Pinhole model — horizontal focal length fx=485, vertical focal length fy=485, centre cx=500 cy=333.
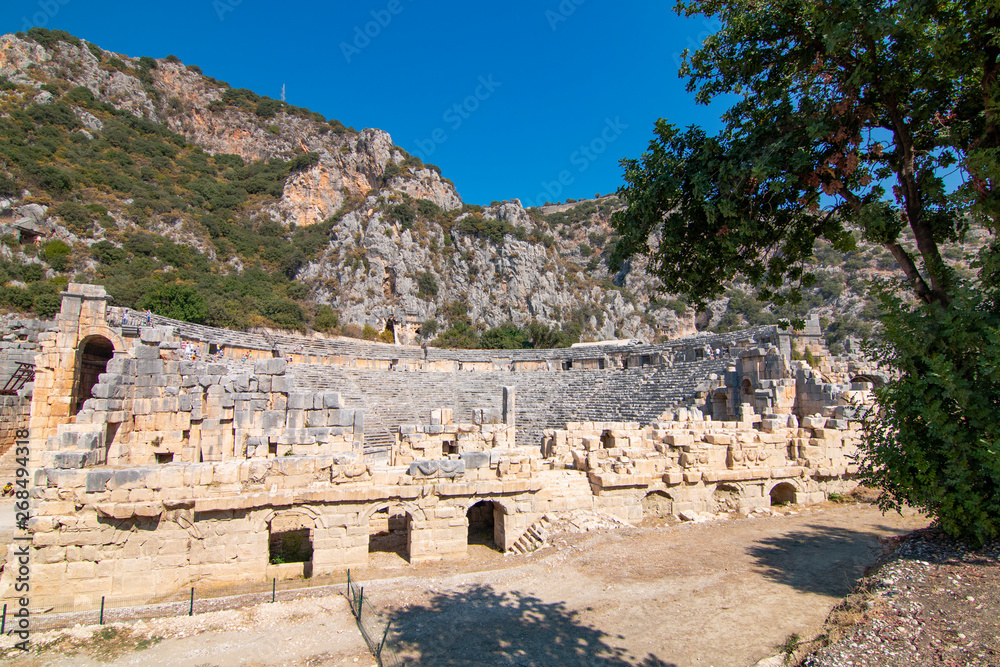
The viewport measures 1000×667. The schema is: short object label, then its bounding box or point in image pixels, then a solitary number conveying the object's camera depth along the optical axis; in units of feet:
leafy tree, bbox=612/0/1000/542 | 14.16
.....
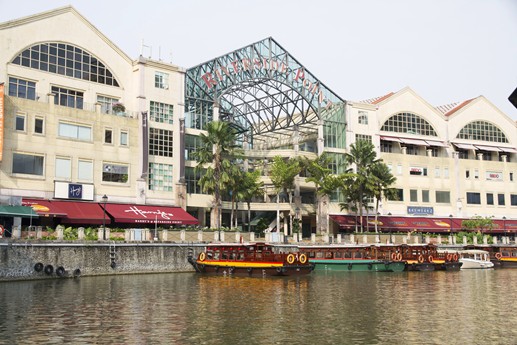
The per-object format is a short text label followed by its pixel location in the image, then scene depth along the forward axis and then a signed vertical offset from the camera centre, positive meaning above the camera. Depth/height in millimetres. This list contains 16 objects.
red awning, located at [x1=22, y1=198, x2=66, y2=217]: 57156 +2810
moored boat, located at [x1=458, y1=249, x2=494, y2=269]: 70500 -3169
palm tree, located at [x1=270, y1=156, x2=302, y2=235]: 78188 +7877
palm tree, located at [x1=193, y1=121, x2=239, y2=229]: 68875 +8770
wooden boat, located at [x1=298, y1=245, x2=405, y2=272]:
.....
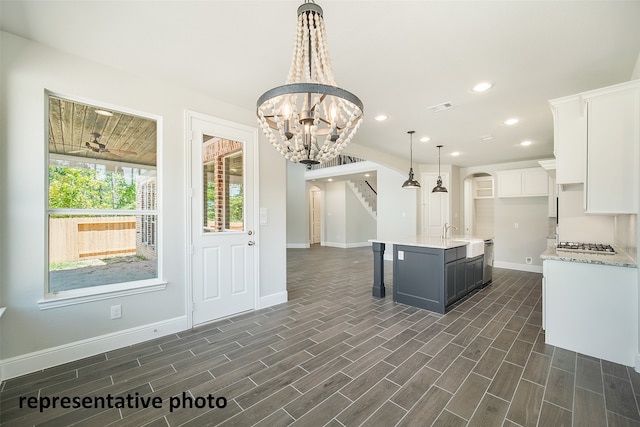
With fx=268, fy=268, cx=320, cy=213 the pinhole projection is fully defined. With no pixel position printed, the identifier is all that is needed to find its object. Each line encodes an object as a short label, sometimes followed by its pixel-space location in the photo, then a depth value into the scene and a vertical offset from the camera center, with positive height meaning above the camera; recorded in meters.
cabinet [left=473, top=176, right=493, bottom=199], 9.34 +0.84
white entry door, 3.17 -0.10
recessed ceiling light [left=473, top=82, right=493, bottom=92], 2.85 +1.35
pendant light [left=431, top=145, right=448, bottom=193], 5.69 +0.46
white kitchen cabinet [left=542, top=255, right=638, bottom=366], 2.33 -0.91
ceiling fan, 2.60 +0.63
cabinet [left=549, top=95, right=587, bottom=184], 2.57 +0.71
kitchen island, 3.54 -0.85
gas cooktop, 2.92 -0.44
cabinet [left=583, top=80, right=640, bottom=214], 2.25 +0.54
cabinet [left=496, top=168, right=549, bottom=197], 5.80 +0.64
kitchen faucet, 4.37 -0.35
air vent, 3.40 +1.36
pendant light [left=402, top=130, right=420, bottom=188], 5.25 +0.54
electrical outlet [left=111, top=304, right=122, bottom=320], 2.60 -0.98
.....
Search the data above for lines holding "cabinet" and copy each of them.

cabinet [left=473, top=176, right=493, bottom=199], 9.34 +0.84
white kitchen cabinet [left=542, top=255, right=638, bottom=366], 2.33 -0.91
cabinet [left=549, top=95, right=587, bottom=184], 2.57 +0.71
cabinet [left=583, top=80, right=640, bottom=214], 2.25 +0.54
cabinet [left=496, top=168, right=549, bottom=197], 5.80 +0.64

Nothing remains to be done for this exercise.